Nicht umdrehen. Amaya bog in eine kleine Seitengasse ein, blieb stehen und legte eine kurze Pause ein. Erschöpft lehnte sie sich an die kalte Steinmauer eines Hauses und schloss für einen Moment die Augen. Aufmerksam lauschte sie dem Straßenlärm, den hupenden Autofahrern und der weit entfernten fröhlichen Musik, die wahrscheinlich von dem diesjährigen Jahrmarkt kam, von dem sie gestern ein großes Werbeplakat gesehen hatte.

Der Geruch von Müll und Katzensekret stieg ihr in die Nase und ließ sie würgen. Unerwartet wurde ihr wieder ganz schummrig vor den Augen, Übelkeit machte sich bemerkbar, ließ sie die Hand vor den Mund heben. Dann ertönte auf ein Mal ein lautes Scheppern von Tonnen die umgestoßen wurden.

Amaya drehte sofort den Kopf zu der Seite, aus der das Poltern kam. Erst konnte sie nicht viel sehen und nur eine kräftige Silhouette erkennen, die direkt auf sie zukam. Aber als die Gestalt aus den Schatten der Dächer trat, weiteten sich ihre Augen, Panik machte sich im ersten Augenblick breit, verleitete sie dazu schneller zu atmen, dann nur noch stoßweise.

„Hab ich dich!“, sprach Ed mit krächzender Stimme und stürzte sich auf Amaya. Sie hatte gerade noch genug Zeit sich von der Mauer abzustoßen, ihm auszuweichen und davon zu rennen. Aber als er sie an ihren langen, dichten Haaren packte, war sie gerade mal ein paar Meter weitergekommen und riss sie nach hinten.

Er ließ sich nicht los, zog ihren Kopf nach hinten runter, sodass ihr Rücken schon zu knacksen begann und sie in sein Fratzen besetztes Gesicht sehen konnte, musste.
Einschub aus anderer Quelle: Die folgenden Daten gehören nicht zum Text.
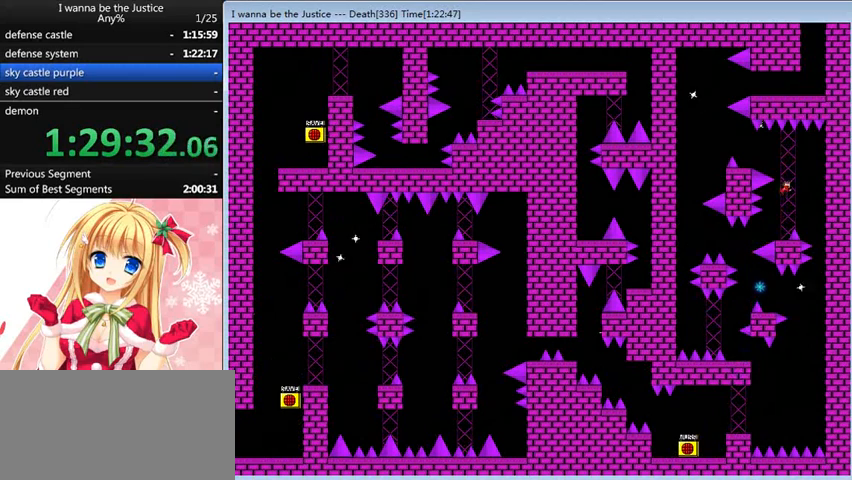
{"keys": [], "events": [[80, "left", "down"], [240, "shift_l", "up"], [440, "left", "up"]]}
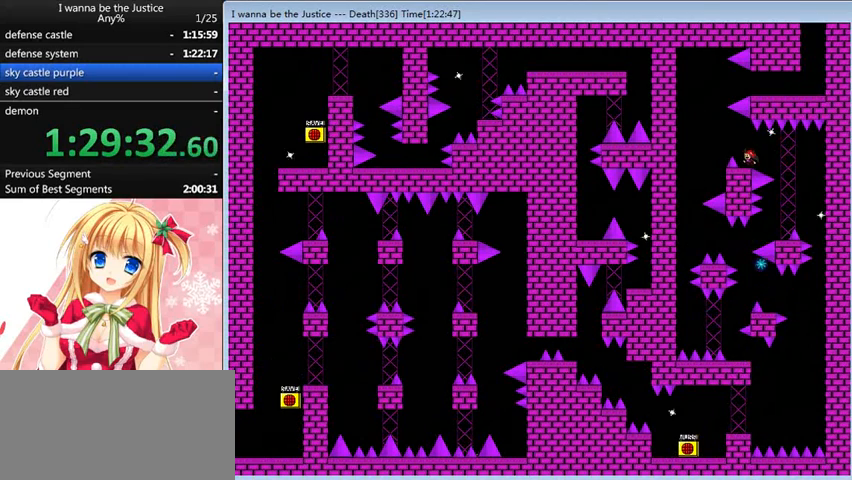
{"keys": ["right", "shift_l"], "events": [[120, "left", "down"], [120, "shift_l", "down"], [200, "shift_l", "up"], [440, "left", "up"], [440, "shift_l", "down"], [480, "right", "down"]]}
Die Haut war völlig verfault, das an manchen Stellen schon Löcher zu erkennen waren. Wundsekret lief von seinen Wangen und tropfte ihre Natur schwarzen Haare, ein Auge war gerötet, während das andere aus der Augenhöhle trat und wie zähflüssiges Gummi seine Nase hinunterlief. Ein heißeres Röcheln kam aus seiner Kehle und als Ed seine Krallen besetzte Hand in Amayas Rippen stieß, sie einen lauten Schmerzensschrei von sich gab, beugte er sich zu ihr hinunter.

Sein Mund, an dem einige Hautfetzen hingen, war weit geöffnet und die spitzen Zähne direkt auf ihren Hals gerichtet. Reflexartig nutzte sie den kurzen Moment, in dem er abgelenkt war und stieß ihren Ellenbogen heftig in seinen Bauch.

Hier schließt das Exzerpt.